Deux décennies plus tard, une nouvelle période de peur, de pertes et d’incertitude s’est ouverte.
Le 15 mars 2020, les autorités péruviennes ont décrété un confinement en raison de la propagation de la covid-19, maladie nouvelle et inconnue à l’époque.
La communauté de Rosa et Hector, appelée El Milagro, avait des raisons de s’inquiéter. Elle disposait d’un centre de santé mais n’avait pas de médecin, de matériel médical ni de médicaments.
Au début, les Ashaninkas ont pris des mesures pour se protéger du virus: ils se sont isolés et ont interdit leur territoire aux personnes extérieures. Mais au fil du temps, la communauté a vu ses réserves fondre et a commencé à souffrir de la faim.
Face à la pénurie de nourriture, un groupe a été chargé de s’aventurer à l’extérieur pour résoudre le problème de ravitaillement. Malheureusement, des cas de covid-19 n’ont pas tardé à se déclarer.
«Nombre de nos frères et sœurs sont tombés malades et certains n’ont pas survécu», racontent Rosa et Hector.
Relancer l’activité
La pandémie a également mis un coup d’arrêt à une initiative récente permettant d’améliorer la nutrition et les moyens de subsistance de la communauté. En 2018, les autorités locales avaient aidé 18 familles d’El Milagro à créer des élevages de poissons.
Le peuple autochtone espérait ainsi prévenir la malnutrition infantile, laquelle peut atteindre 20,3 pour cent dans les communautés amazoniennes d’après les statistiques des autorités.
L’arrivée de la pandémie a fait cesser brutalement cette initiative.
La situation sanitaire s’étant améliorée fin 2021, l’Organisation des Nations Unies pour l’alimentation et l’agriculture (FAO), avec l’appui du Gouvernement du Canada, a réalisé des analyses rapides des marchés locaux et des marchés alimentaires dans l’optique d’aider les organisations rurales et agricoles locales.
L’initiative visait à améliorer la situation sur le plan nutritionnel et financier tout en autonomisant les femmes autochtones et en soutenant des programmes publics de protection qui prennent en considération la dimension de genre.
Lors de la visite du personnel de la FAO à El Milagro, la population a clairement exprimé le souhait de redémarrer et de développer le projet aquacole stoppé par la pandémie.
Rosa a pris la tête de l’initiative.

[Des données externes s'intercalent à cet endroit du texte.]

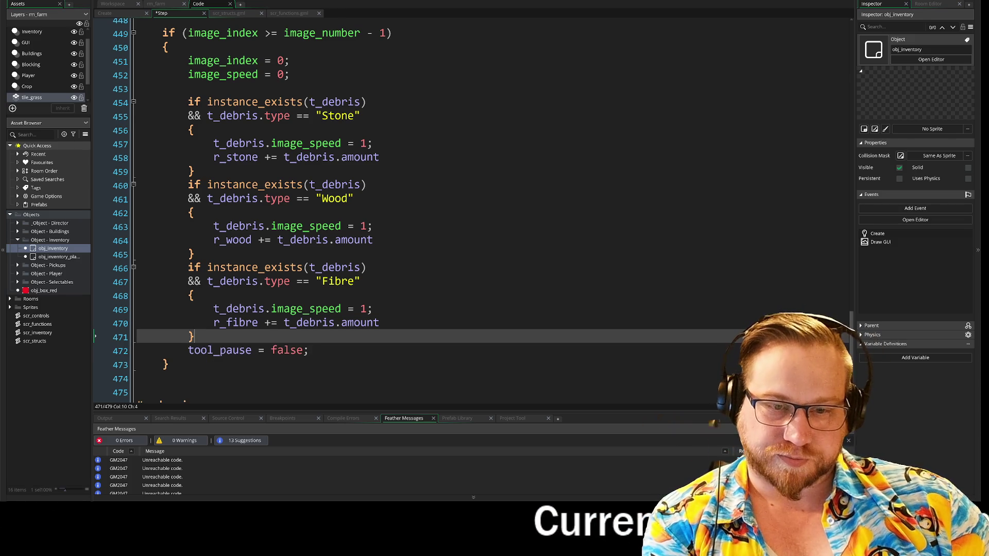
scroll(397, 314, up, 2)
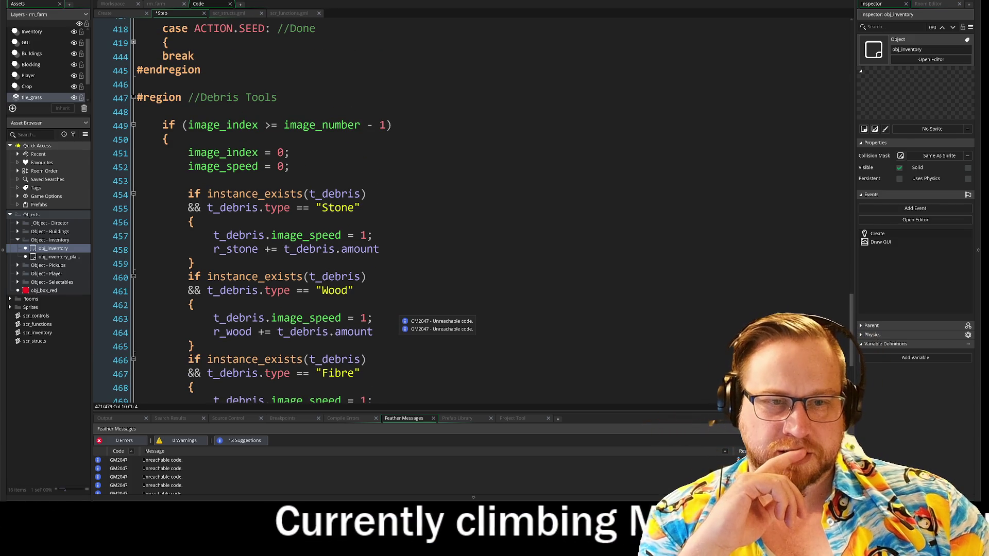
scroll(397, 211, down, 2)
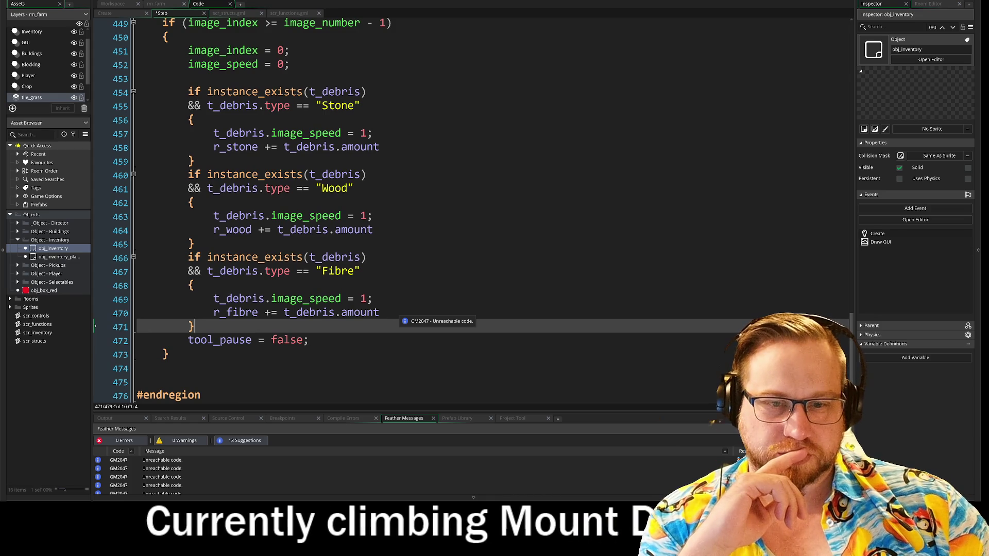
scroll(396, 314, down, 1)
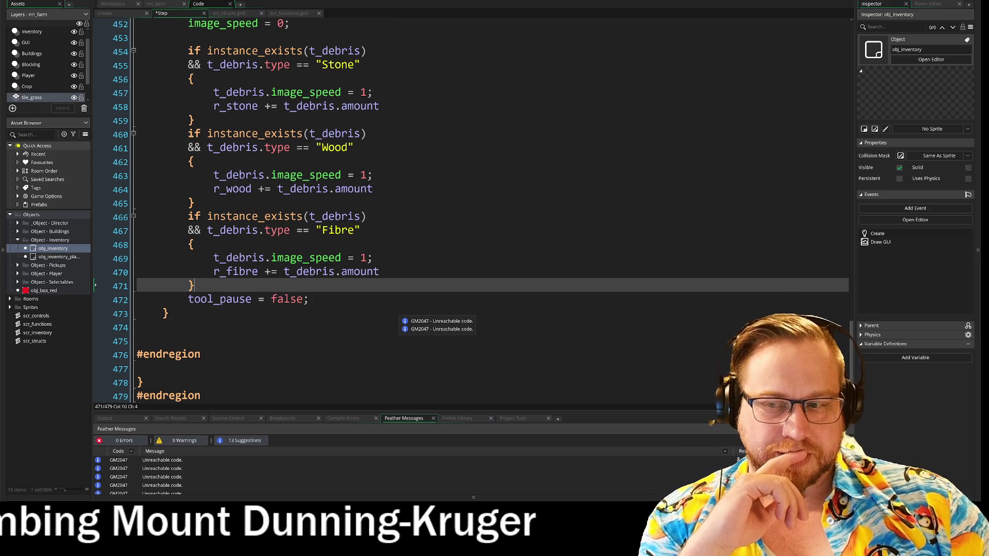
scroll(399, 317, up, 1)
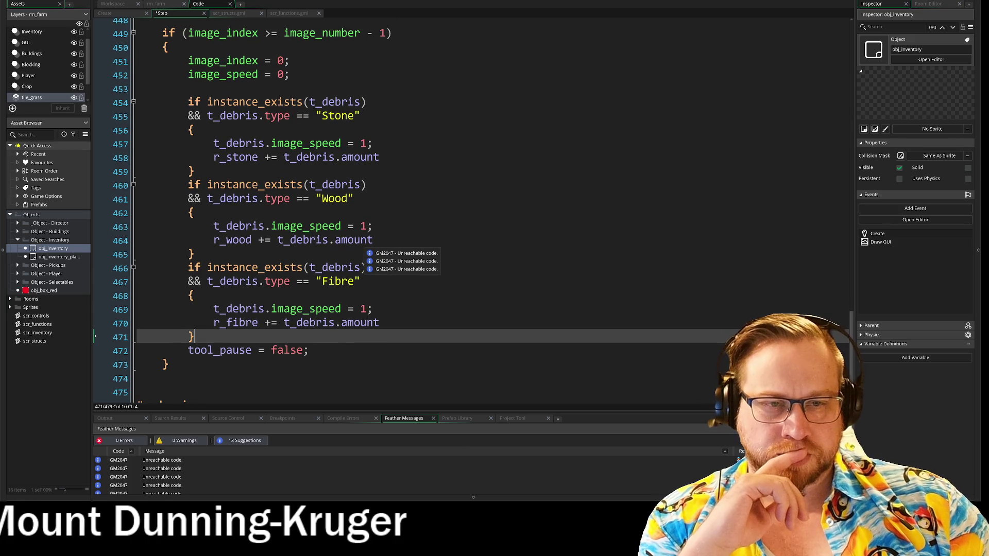
scroll(368, 252, up, 1)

Elle était chargée de coordonner les tâches et d’encourager la participation de davantage de femmes.
«Nous avons appris à préparer l’alimentation des poissons, à améliorer la circulation de l’eau et à mieux nous organiser », explique-t-elle, ajoutant que l’élevage de poissons profitait également à son peuple sur le plan nutritionnel.
«Je rêve que la malnutrition appartienne au passé et que les femmes de la communauté puissent tisser et rire en toute quiétude», confie-t-elle.
Avec l’aide de la FAO et du Gouvernement du Canada, El Milagro et 42 autres communautés implantées dans les provinces d’Atalaya (région d’Ucayali) et de Satipo ont pu relancer l’élevage de poissons et des projets agricoles, dont la culture de café et de cacao.